Task instructions » Would you transcribe the records below from the line with "My next video" to the line with "There are some", ends included, exactly and with nothing more, leaving the pictures out?

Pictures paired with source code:

:::::

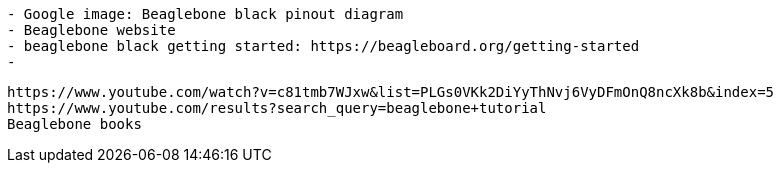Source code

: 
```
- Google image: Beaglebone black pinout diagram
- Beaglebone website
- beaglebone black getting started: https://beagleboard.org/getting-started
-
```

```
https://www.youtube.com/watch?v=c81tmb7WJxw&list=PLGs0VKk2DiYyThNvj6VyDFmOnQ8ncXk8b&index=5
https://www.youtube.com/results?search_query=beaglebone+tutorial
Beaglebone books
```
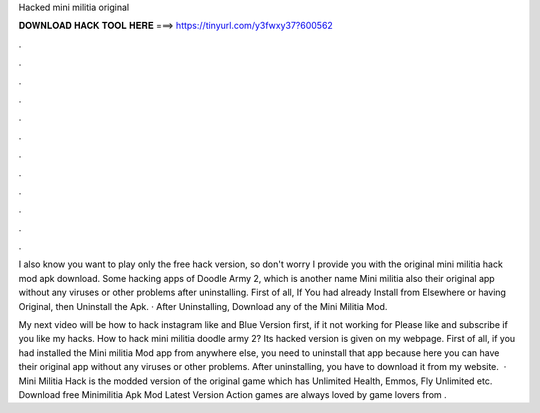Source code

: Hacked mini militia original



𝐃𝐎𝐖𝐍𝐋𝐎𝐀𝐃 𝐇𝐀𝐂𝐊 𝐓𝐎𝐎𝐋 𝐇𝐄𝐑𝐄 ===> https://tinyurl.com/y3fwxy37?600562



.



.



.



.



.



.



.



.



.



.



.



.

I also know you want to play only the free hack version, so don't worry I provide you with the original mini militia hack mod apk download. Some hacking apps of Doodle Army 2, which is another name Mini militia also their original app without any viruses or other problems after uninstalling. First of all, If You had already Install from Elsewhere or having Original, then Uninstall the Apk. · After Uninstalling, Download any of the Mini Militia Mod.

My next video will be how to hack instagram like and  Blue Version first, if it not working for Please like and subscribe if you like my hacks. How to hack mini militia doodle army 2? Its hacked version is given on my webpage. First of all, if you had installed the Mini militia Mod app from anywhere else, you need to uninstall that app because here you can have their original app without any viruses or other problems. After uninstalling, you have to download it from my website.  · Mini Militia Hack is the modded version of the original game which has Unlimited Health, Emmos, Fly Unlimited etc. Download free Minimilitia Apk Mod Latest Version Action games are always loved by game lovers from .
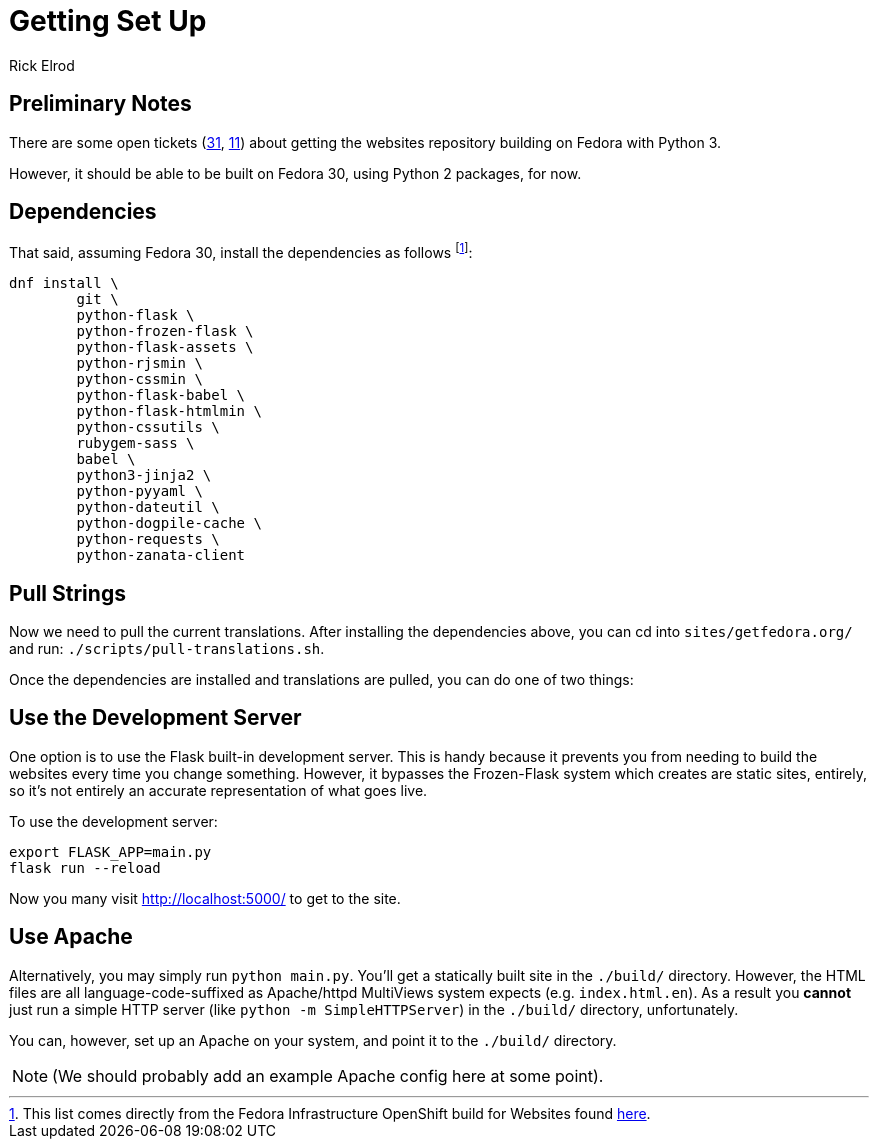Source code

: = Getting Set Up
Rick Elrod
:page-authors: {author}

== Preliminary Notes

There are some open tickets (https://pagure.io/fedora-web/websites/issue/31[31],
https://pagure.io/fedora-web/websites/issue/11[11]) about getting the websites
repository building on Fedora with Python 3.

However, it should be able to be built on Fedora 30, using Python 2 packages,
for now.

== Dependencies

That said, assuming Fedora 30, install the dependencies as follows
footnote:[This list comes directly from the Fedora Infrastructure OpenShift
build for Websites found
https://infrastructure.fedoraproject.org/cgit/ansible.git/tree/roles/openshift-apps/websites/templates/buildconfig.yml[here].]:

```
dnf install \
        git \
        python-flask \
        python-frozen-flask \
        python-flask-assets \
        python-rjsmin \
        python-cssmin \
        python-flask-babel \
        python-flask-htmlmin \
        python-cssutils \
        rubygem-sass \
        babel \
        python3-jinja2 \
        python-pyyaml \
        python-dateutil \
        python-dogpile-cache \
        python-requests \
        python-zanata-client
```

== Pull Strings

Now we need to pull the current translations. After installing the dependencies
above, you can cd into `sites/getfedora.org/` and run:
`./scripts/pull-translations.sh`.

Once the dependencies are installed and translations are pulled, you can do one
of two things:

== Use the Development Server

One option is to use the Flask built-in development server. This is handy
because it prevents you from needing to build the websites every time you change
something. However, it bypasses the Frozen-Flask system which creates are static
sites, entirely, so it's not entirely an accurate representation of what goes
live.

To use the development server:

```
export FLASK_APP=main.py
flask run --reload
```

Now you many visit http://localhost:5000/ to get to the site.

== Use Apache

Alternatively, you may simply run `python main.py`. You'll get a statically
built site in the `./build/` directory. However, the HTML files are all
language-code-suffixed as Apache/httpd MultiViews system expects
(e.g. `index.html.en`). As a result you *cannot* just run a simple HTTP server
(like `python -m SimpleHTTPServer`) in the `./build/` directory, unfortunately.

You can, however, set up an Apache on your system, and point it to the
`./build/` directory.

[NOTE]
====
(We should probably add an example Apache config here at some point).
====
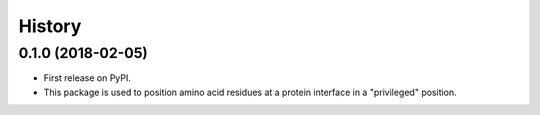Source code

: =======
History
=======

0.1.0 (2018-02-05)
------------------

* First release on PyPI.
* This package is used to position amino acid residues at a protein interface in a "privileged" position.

:::::

Final answer »
My next video will be how to hack instagram like and  Blue Version first, if it not working for Please like and subscribe if you like my hacks. How to hack mini militia doodle army 2? Its hacked version is given on my webpage. First of all, if you had installed the Mini militia Mod app from anywhere else, you need to uninstall that app because here you can have their original app without any viruses or other problems. After uninstalling, you have to download it from my website.  · Mini Militia Hack is the modded version of the original game which has Unlimited Health, Emmos, Fly Unlimited etc. Download free Minimilitia Apk Mod Latest Version Action games are always loved by game lovers from .
Source code

: = Getting Set Up
Rick Elrod
:page-authors: {author}

== Preliminary Notes

There are some open tickets (https://pagure.io/fedora-web/websites/issue/31[31],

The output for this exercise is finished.